13 Houd het voorbeeld der gezonde woorden, die gij van mij gehoord hebt, in geloof en liefde, die in Christus Jezus is.
14 Bewaar het goede pand, dat u toebetrouwd is, door den Heiligen Geest, Die in ons woont.
15 Gij weet dit, dat allen, die in Azie zijn, zich van mij afgewend hebben; onder dewelke is Fygellus en Hermogenes.
16 De Heere geve den huize van Onesiforus barmhartigheid; want hij heeft mij dikmaals verkwikt, en heeft zich mijner keten niet geschaamd.
17 Maar als hij te Rome gekomen was, heeft hij mij zeer naarstiglijk gezocht, en heeft mij gevonden.
18 De Heere geve hem, dat hij barmhartigheid vinde bij den Heere, in dien dag; en hoeveel hij mij te Efeze gediend heeft, weet gij zeer wel.

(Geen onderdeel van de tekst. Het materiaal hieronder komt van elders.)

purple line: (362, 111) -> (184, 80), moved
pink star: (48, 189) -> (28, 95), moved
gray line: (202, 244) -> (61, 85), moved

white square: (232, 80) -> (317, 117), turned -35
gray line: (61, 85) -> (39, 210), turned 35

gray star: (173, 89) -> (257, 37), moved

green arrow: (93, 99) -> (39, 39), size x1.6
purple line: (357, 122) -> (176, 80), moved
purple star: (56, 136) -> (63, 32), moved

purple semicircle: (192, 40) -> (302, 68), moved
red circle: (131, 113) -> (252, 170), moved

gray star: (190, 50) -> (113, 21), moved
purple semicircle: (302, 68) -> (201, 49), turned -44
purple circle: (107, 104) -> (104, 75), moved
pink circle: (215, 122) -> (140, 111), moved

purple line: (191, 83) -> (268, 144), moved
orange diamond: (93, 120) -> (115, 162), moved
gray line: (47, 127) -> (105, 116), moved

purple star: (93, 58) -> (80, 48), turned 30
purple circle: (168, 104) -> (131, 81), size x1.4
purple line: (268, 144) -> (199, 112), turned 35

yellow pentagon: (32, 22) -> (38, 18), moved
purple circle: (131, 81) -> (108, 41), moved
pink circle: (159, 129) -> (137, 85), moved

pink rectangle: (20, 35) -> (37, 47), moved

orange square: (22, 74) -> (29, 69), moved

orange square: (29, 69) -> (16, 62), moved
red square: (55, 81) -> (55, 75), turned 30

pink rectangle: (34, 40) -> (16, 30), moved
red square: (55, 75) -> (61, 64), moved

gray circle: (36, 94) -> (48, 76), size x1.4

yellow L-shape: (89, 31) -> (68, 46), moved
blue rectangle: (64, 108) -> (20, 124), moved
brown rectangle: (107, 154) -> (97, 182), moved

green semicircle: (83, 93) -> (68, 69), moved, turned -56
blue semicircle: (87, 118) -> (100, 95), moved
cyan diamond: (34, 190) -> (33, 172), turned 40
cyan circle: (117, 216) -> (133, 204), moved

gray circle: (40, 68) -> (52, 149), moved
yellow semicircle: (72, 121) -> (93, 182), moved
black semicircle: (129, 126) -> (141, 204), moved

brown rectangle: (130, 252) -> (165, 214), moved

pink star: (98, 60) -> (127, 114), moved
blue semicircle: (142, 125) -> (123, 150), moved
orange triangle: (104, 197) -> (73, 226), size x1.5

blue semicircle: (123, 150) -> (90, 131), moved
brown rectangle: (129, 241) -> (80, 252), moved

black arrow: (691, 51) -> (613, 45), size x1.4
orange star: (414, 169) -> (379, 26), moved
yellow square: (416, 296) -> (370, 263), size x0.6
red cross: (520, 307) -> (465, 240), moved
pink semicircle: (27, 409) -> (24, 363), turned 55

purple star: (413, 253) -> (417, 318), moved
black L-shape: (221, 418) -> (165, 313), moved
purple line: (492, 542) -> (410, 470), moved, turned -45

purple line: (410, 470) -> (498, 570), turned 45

1 奉 神旨意, 凭着在基督耶稣里的生命的应许, 作基督耶稣使徒的保罗,
2 写信给亲爱的儿子提摩太, 愿恩惠、怜悯、平安从父 神和我们的主基督耶稣临到你。
3 我感谢 神, 就是我像我祖先一样, 以清洁的良心所事奉的 神, 在祷告中昼夜不断地记念你;
4 一想起你流的眼泪, 我就渴望见你, 好叫我满有喜乐。
5 我记得你心里无伪的信心, 这信心原先是在你外祖母罗以和你母亲友尼基心里的, 我深信也在你的心里。
6 为了这缘故, 我提醒你, 要把 神借着我按手给你的恩赐, 像火一样再挑旺起来。
7 因为 神所赐给我们的, 不是胆怯的灵, 而是有能力、仁爱、自律的灵。
8 所以, 不要以给我们的主作见证当作羞耻, 也不要以我这为主被囚的当作羞耻, 却要为了福音的缘故, 靠着 神的大能, 与我同受磨难。
9 神救了我们, 以圣召呼召我们, 不是按照我们的行为, 却是按照他自己的计划和恩典; 这恩典是在永世之先, 在基督耶稣里赐给了我们的,
10 但现在借着我们救主基督耶稣的显现, 才表明出来。他废掉了死亡, 借着福音把生命和不朽彰显出来。
11 为这福音, 我被派作传道的、使徒和教师。
12 为了这缘故, 我也受这些苦, 但我不以为耻, 因为我知道我所信的是谁, 也深信他能保守我所交托他的, 直到那日。
13 你要靠着在基督耶稣里的信心和爱心, 常常坚守从我这里听过的话, 作为纯正话语的模范;
14 又要靠着那住在我们里面的圣灵, 保守所交托你的善道。
15 你知道所有在亚西亚的人都离弃了我, 他们当中有腓吉路和黑摩其尼。
16 愿主赐怜悯给阿尼色弗一家的人, 因为他多次使我畅快, 也不以我的锁链为耻;
17 他竟然来到罗马, 迫切地寻找我, 结果找到了。
18 (愿主在那日使他从主那里得着怜悯。)你也清楚知道他在以弗所是怎样多方服事我。